What the task asks:
Transcribe word for word the section of the records below that opens with the line containing "(0.047) & (0.046) \\" and closes with the line containing "How many people are in your sample?"; drop every picture.
Top of Record excerpts
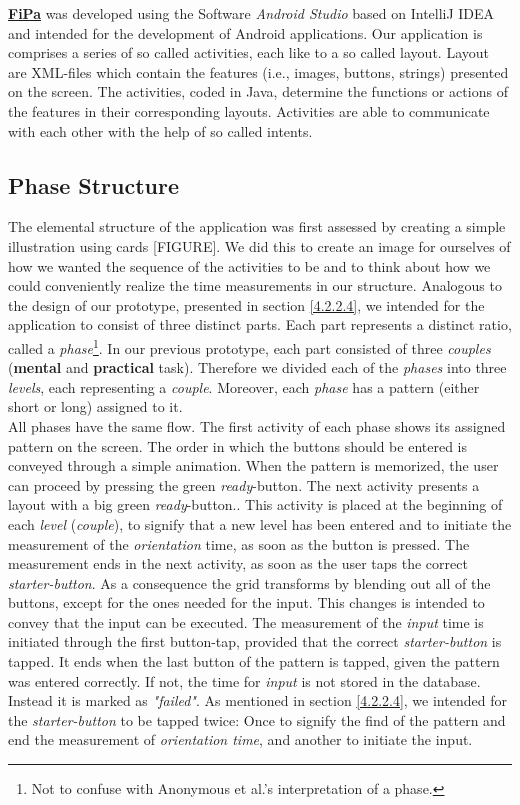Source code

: \underline{\textbf{FiPa}} was developed using the Software \textit{Android Studio} based on IntelliJ IDEA and intended for the development of Android applications. Our application is comprises a series of so called activities, each like to a so called layout. Layout are XML-files which contain the features (i.e., images, buttons, strings) presented on the screen. The activities, coded in Java, determine the functions or actions of the features in their corresponding layouts. Activities are able to communicate with each other with the help of so called intents. 

\subsection{Phase Structure}

The elemental structure of the application was first assessed by creating a simple illustration using cards [FIGURE]. We did this to create an image for ourselves of how we wanted the sequence of the activities to be and to think about how we could conveniently realize the time measurements in our structure. Analogous to the design of our prototype, presented in section \ref{4.2.2.4}, we intended for the application to consist of three distinct parts. Each part represents a distinct ratio, called a \textit{phase}\footnote{Not to confuse with Anonymous et al.'s interpretation of a phase.}.
In our previous prototype, each part consisted of three \textit{couples} (\textbf{mental} and \textbf{practical} task). Therefore we divided each of the \textit{phases} into three \textit{levels}, each representing a \textit{couple}. Moreover, each \textit{phase} has a pattern (either short or long) assigned to it. \\

All phases have the same flow. The first activity of each phase shows its assigned pattern on the screen. The order in which the buttons should be entered is conveyed through a simple animation.  
When the pattern is memorized, the user can proceed by pressing the green \textit{ready}-button. The next activity presents a layout with a big green \textit{ready}-button.. This activity is placed at the beginning of each \textit{level} (\textit{couple}), to signify that a new level has been entered and to initiate the measurement of the \textit{orientation} time, as soon as the button is pressed. The measurement ends in the next activity, as soon as the user taps the correct \textit{starter-button}. As a consequence the grid transforms by blending out all of the buttons, except for the ones needed for the input. This changes is intended to convey that the input can be executed. The measurement of the \textit{input} time is initiated through the first button-tap, provided that the correct \textit{starter-button} is tapped. It ends when the last button of the pattern is tapped, given the pattern was entered correctly. If not, the time for \textit{input} is not stored in the database. Instead it is marked as \textit{"failed"}. As mentioned in section \ref{4.2.2.4}, we intended for the \textit{starter-button} to be tapped twice: Once to signify the find of the pattern and end the measurement of \textit{orientation time}, and another to initiate the input. 

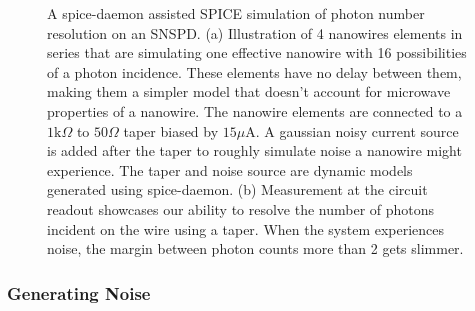 \begin{figure}
    \centering
    \caption{A spice-daemon assisted SPICE simulation of photon number resolution on an SNSPD.
    (a) Illustration of 4 nanowires elements in series that are simulating one 
    effective nanowire with 16
    possibilities of a photon incidence. These elements have no delay between them, making
    them a simpler model that doesn't account for microwave properties of a nanowire.
    The nanowire elements are connected to a $1\mathrm{k}\Omega$ to $50\Omega$ taper
    biased by $15\mu$A. A gaussian noisy current source is added after the taper to
    roughly simulate noise a nanowire might experience.
    The taper and noise source are dynamic models generated using spice-daemon.
    (b) Measurement at the circuit readout showcases our ability to resolve the number of
    photons incident on the wire using a taper. When the system experiences noise, the
    margin between photon counts more than 2 gets slimmer.}
    \label{fig:taper_pnr}
\end{figure}



\subsubsection{Generating Noise} \label{gen_noise}


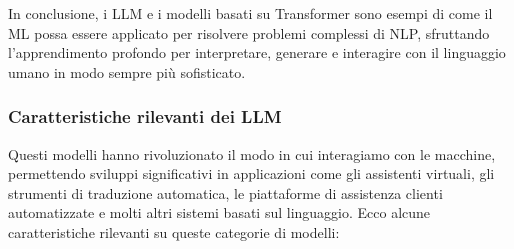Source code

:             In conclusione, i LLM e i modelli basati su Transformer sono esempi di come il ML possa essere applicato per risolvere problemi complessi di NLP, sfruttando l'apprendimento profondo per interpretare, generare e interagire con il linguaggio umano in modo sempre più sofisticato.
        
        \subsubsection{Caratteristiche rilevanti dei LLM}
            Questi modelli hanno rivoluzionato il modo in cui interagiamo con le macchine, permettendo sviluppi significativi in applicazioni come gli assistenti virtuali, gli strumenti di traduzione automatica, le piattaforme di assistenza clienti automatizzate e molti altri sistemi basati sul linguaggio. Ecco alcune caratteristiche rilevanti su queste categorie di modelli:

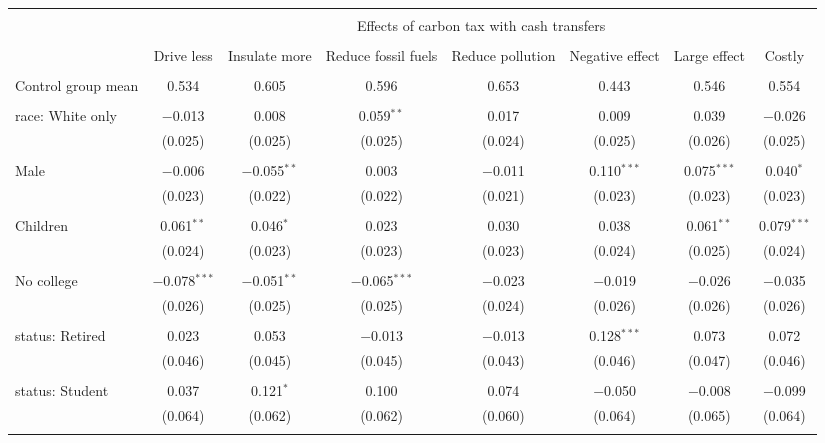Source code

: 
\begin{tabular}{@{\extracolsep{5pt}}lccccccc} 
\\[-1.8ex]\hline 
\hline \\[-1.8ex] 
 & \multicolumn{7}{c}{Effects of carbon tax with cash transfers} \\ 
\cline{2-8} 
\\[-1.8ex] & Drive less & Insulate more & Reduce fossil fuels & Reduce pollution & Negative effect & Large effect & Costly \\ 
\hline \\[-1.8ex] 
 Control group mean & 0.534 & 0.605 & 0.596 & 0.653 & 0.443 & 0.546 & 0.554  \\ \hline \\[-1.8ex] race: White only & $-$0.013 & 0.008 & 0.059$^{**}$ & 0.017 & 0.009 & 0.039 & $-$0.026 \\ 
  & (0.025) & (0.025) & (0.025) & (0.024) & (0.025) & (0.026) & (0.025) \\ 
  & & & & & & & \\ 
 Male & $-$0.006 & $-$0.055$^{**}$ & 0.003 & $-$0.011 & 0.110$^{***}$ & 0.075$^{***}$ & 0.040$^{*}$ \\ 
  & (0.023) & (0.022) & (0.022) & (0.021) & (0.023) & (0.023) & (0.023) \\ 
  & & & & & & & \\ 
 Children & 0.061$^{**}$ & 0.046$^{*}$ & 0.023 & 0.030 & 0.038 & 0.061$^{**}$ & 0.079$^{***}$ \\ 
  & (0.024) & (0.023) & (0.023) & (0.023) & (0.024) & (0.025) & (0.024) \\ 
  & & & & & & & \\ 
 No college & $-$0.078$^{***}$ & $-$0.051$^{**}$ & $-$0.065$^{***}$ & $-$0.023 & $-$0.019 & $-$0.026 & $-$0.035 \\ 
  & (0.026) & (0.025) & (0.025) & (0.024) & (0.026) & (0.026) & (0.026) \\ 
  & & & & & & & \\ 
 status: Retired & 0.023 & 0.053 & $-$0.013 & $-$0.013 & 0.128$^{***}$ & 0.073 & 0.072 \\ 
  & (0.046) & (0.045) & (0.045) & (0.043) & (0.046) & (0.047) & (0.046) \\ 
  & & & & & & & \\ 
 status: Student & 0.037 & 0.121$^{*}$ & 0.100 & 0.074 & $-$0.050 & $-$0.008 & $-$0.099 \\ 
  & (0.064) & (0.062) & (0.062) & (0.060) & (0.064) & (0.065) & (0.064) \\ 
  & & & & & & & \\ 

\end{tabular}
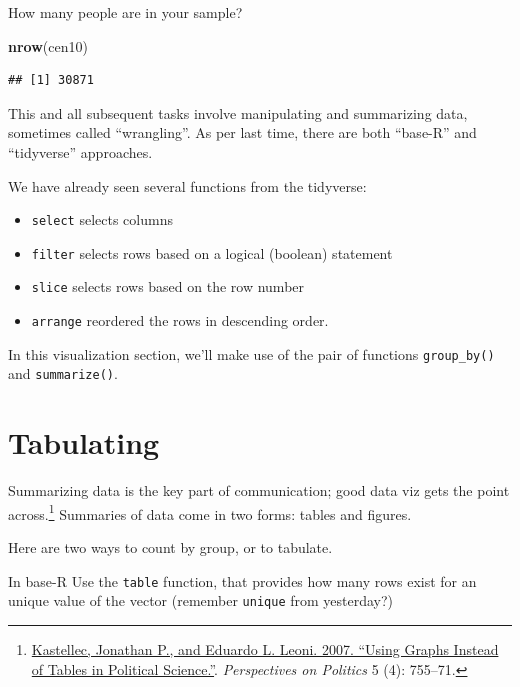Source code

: \documentclass[
]{book}
\newenvironment{Shaded}{\begin{snugshade}}{\end{snugshade}}
\newcommand{\KeywordTok}[1]{\textcolor[rgb]{0.13,0.29,0.53}{\textbf{#1}}}
\newcommand{\NormalTok}[1]{#1}
\newcommand{\OperatorTok}[1]{\textcolor[rgb]{0.81,0.36,0.00}{\textbf{#1}}}
\providecommand{\tightlist}{%
  \setlength{\itemsep}{0pt}\setlength{\parskip}{0pt}}
\theoremstyle{definition}
\theoremstyle{definition}
\theoremstyle{definition}
\theoremstyle{definition}
\theoremstyle{remark}
\begin{document}
How many people are in your sample?

\begin{Shaded}
\begin{Highlighting}[]
\KeywordTok{nrow}\NormalTok{(cen10)}
\end{Highlighting}
\end{Shaded}

\begin{verbatim}
## [1] 30871
\end{verbatim}

This and all subsequent tasks involve manipulating and summarizing data, sometimes called ``wrangling''. As per last time, there are both ``base-R'' and ``tidyverse'' approaches.

We have already seen several functions from the tidyverse:

\begin{itemize}
\tightlist
\item
  \texttt{select} selects columns
\item
  \texttt{filter} selects rows based on a logical (boolean) statement
\item
  \texttt{slice} selects rows based on the row number
\item
  \texttt{arrange} reordered the rows in descending order.
\end{itemize}

In this visualization section, we'll make use of the pair of functions \texttt{group\_by()} and \texttt{summarize()}.

\hypertarget{tabulating}{%
\section{Tabulating}\label{tabulating}}

Summarizing data is the key part of communication; good data viz gets the point across.\footnote{\href{http://www.princeton.edu/~jkastell/Tables2Graphs/graphs.pdf}{Kastellec, Jonathan P., and Eduardo L. Leoni. 2007. ``Using Graphs Instead of Tables in Political Science.''}. \emph{Perspectives on Politics} 5 (4): 755--71.} Summaries of data come in two forms: tables and figures.

Here are two ways to count by group, or to tabulate.

In base-R Use the \texttt{table} function, that provides how many rows exist for an unique value of the vector (remember \texttt{unique} from yesterday?)

\begin{Shaded}
\end{Shaded}
\end{document}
Bottom of Record excerpts
Completed exercise:
  & (0.046) & (0.045) & (0.045) & (0.043) & (0.046) & (0.047) & (0.046) \\ 
  & & & & & & & \\ 
 status: Student & 0.037 & 0.121$^{*}$ & 0.100 & 0.074 & $-$0.050 & $-$0.008 & $-$0.099 \\ 
  & (0.064) & (0.062) & (0.062) & (0.060) & (0.064) & (0.065) & (0.064) \\ 
  & & & & & & & \\ 

\end{tabular}
Source code

: \documentclass[
]{book}
\newenvironment{Shaded}{\begin{snugshade}}{\end{snugshade}}
\newcommand{\KeywordTok}[1]{\textcolor[rgb]{0.13,0.29,0.53}{\textbf{#1}}}
\newcommand{\NormalTok}[1]{#1}
\newcommand{\OperatorTok}[1]{\textcolor[rgb]{0.81,0.36,0.00}{\textbf{#1}}}
\providecommand{\tightlist}{%
  \setlength{\itemsep}{0pt}\setlength{\parskip}{0pt}}
\theoremstyle{definition}
\theoremstyle{definition}
\theoremstyle{definition}
\theoremstyle{definition}
\theoremstyle{remark}
\begin{document}
How many people are in your sample?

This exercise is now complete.